Bayesian mapping of quantitative trait loci (QTL) controlling soybean cyst nematode resistant

Abstract

The soybean cyst nematode (SCN) is one of the most economically important pathogens of soybean. Molecular mapping of quantitative trait loci (QTL) for resistance to SCN is a proven useful strategy in order to assist in the development of resistant soybean cultivars. In the present study, a Bayesian modeling approach was performed to map QTL controlling genetic resistance to SCN races 3 and 14. For this purpose, a population of recombinant inbred lines derived from the cross between line Y23 (susceptible) and cv. Hartwig (resistant) was used. A total of 144 microsatellites markers (Simple Sequence Repeats) were selected and synthesized for mapping purpose. Posterior marginal parameter distributions were computed using the Reversible Jump Markov Chain Monte Carlo (RJ-MCMC) algorithm. It was determined the existence of four QTLs on three linkage groups (LG); that is LG A2 for race 3, LG C2 for race 14, and LG G for both races.
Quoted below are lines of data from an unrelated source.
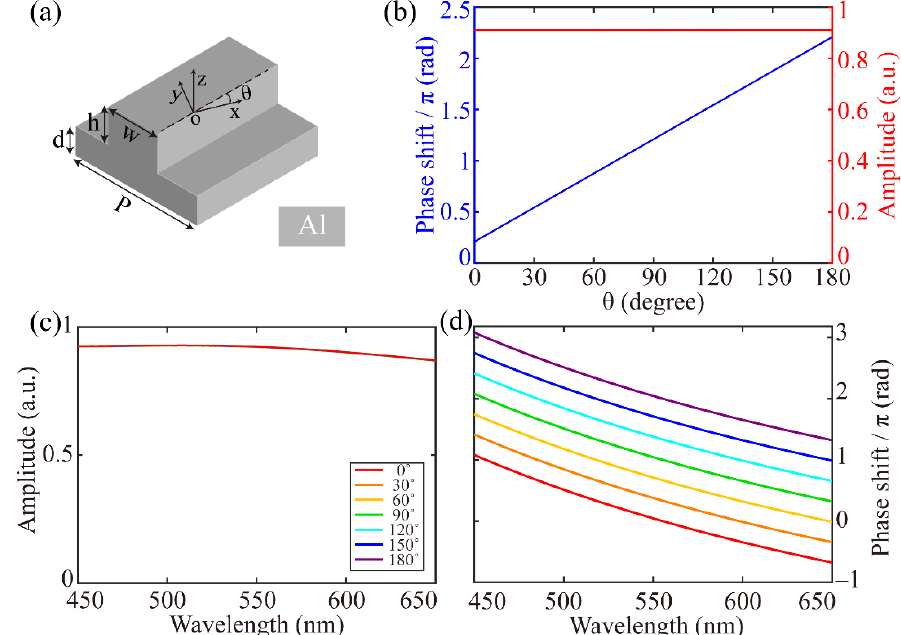
Figure 1. ( a ) Simplified model of a catenary-shaped nanostructure. ( b ) Simulated phase (blue line) and amplitude (red line) profiles of reflective cross-polarization light at the wavelength of 532 nm. Simulated amplitude ( c ) and phase ( d ) profiles for different wavelengths and rotation angles.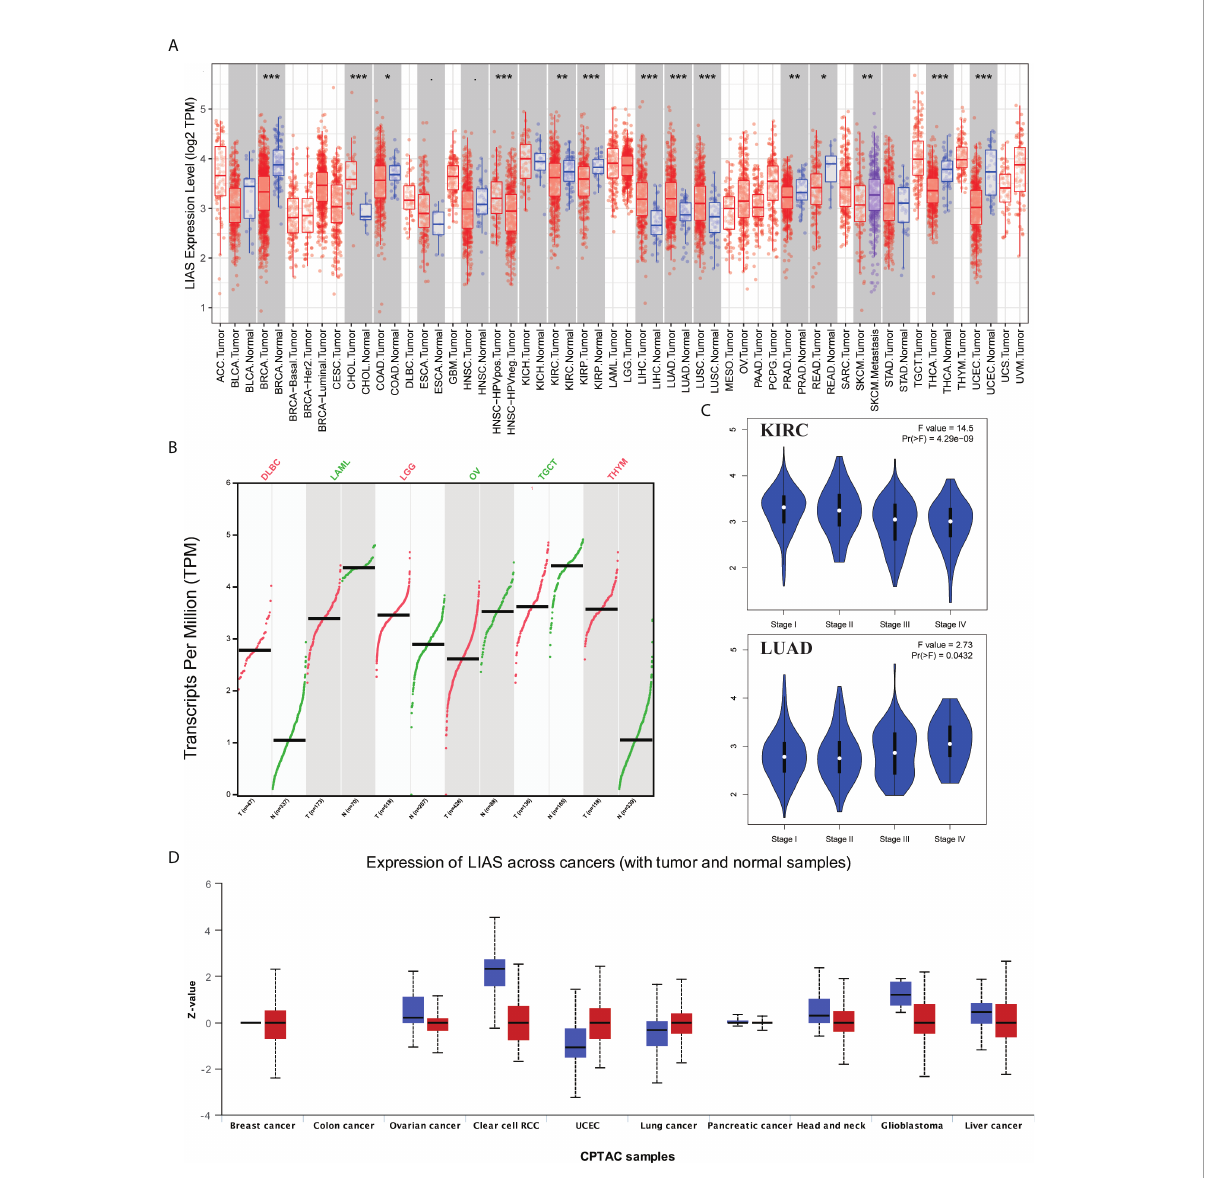
FIGURE 1 The expression levels of LIAS in pan-cancer. (A) TIMER2.0 showed the expression of LIAS across TCGA cancers and the corresponding normal tissues. ***p < 0.001; **p < 0.01; *p < 0.05. (B) GEPIA2.0 depicted the LIAS expression in the tumor group and normal group. (C) GEPIA2.0 showed the effect of LIAS on the pathological stages in KIRC and LUAD patients. (D) UALCAN website displayed the protein levels of LIAS in tumor and normal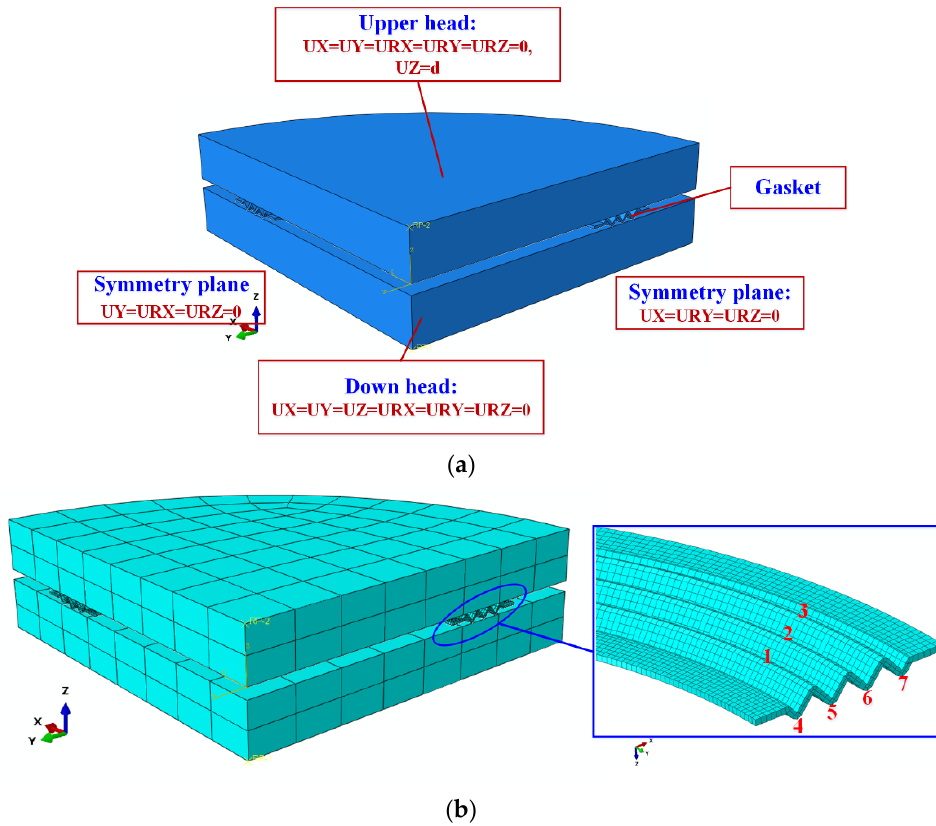
Figure 7. Finite element analysis model of mechanical properties of NiTi alloy corrugated gasket: ( a ) Boundary conditions; ( b ) Mesh model.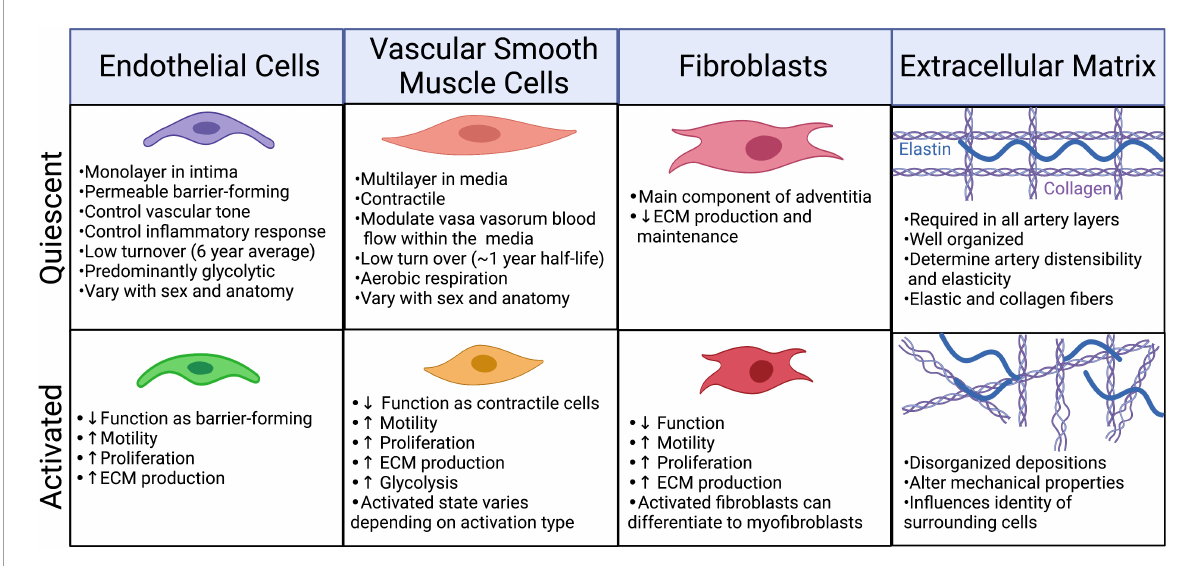
FIGURE3 Phenotypic changes in the cellular and extracellular components of the artery in response to injury/infection. Created with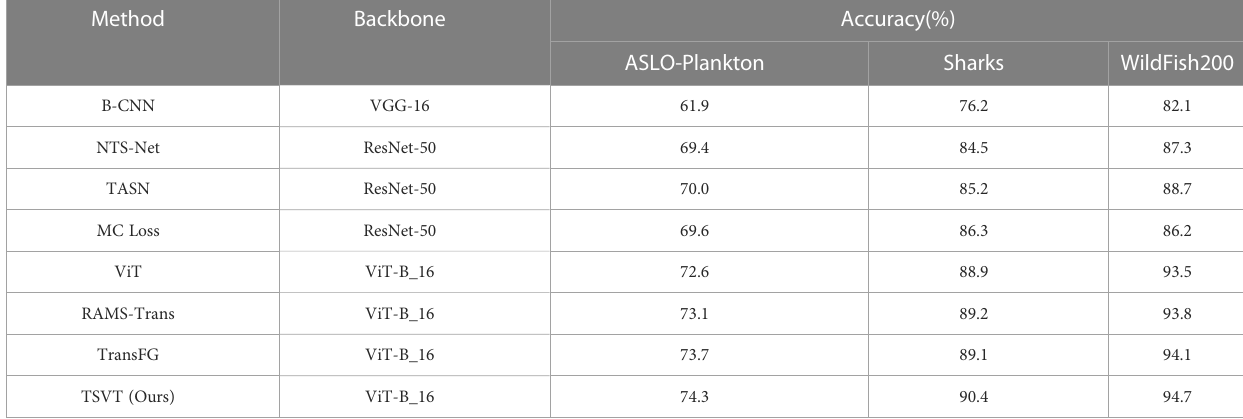
TABLE 2 Comparison of TSVT and state-of-the-art methods on three datasets of marine organisms. Method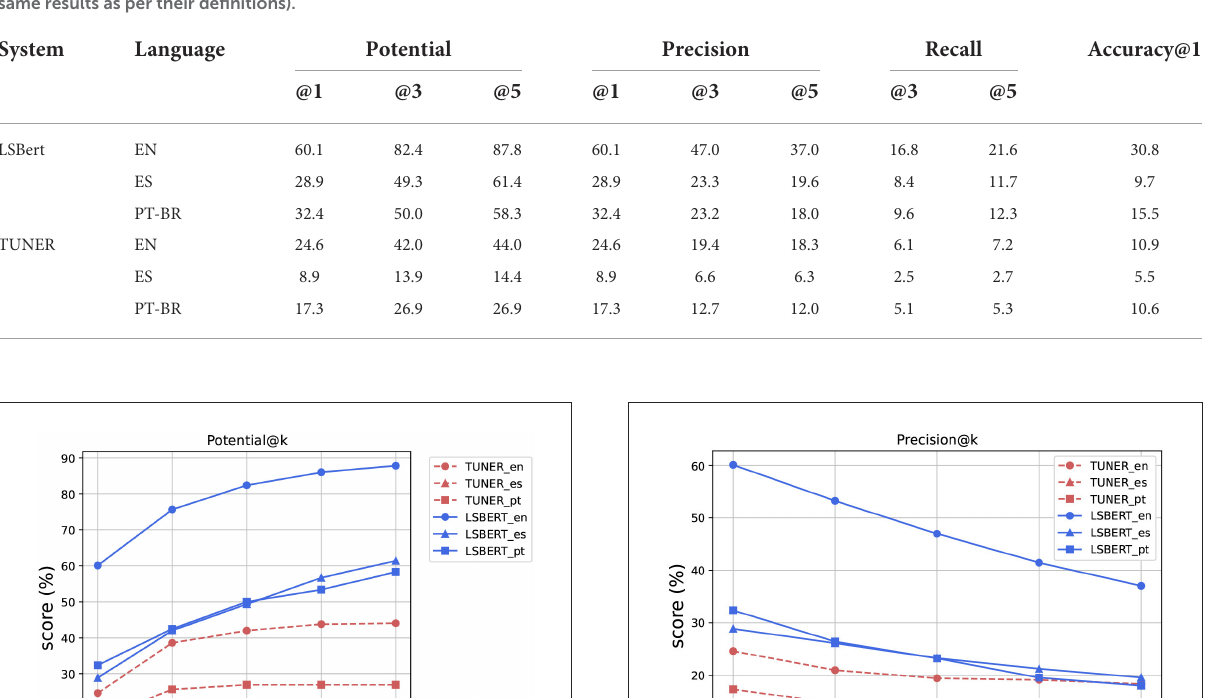
TABLE 5 Features of the BERT-based models used in the LSBert approach for each language. Language Model Type Case Layers #parameters English BERT-WWM BERT-large-wwm uncased 24 336M BETO BERT-base-wwm uncased BERT-base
The estimates of posterior modes of the heritability were 0.038 and 0.53 for the LGs A2 and G respectively (race 3). For the race 14 the posterior modes of the heritability were 0.044 and 0.05 for the LGs C2 and G. The identified QTLs explained about 57 and 9 % of the total phenotypic variance, for the races 3 and 14, respectively. These results confirm the effectiveness of the Bayesian method to map QTL controlling resistance to SCN in soybean. Accordingly, integrating QTL mapping with Bayesian methods will enable response to selection for quantitative traits of interest in soybean to be improved.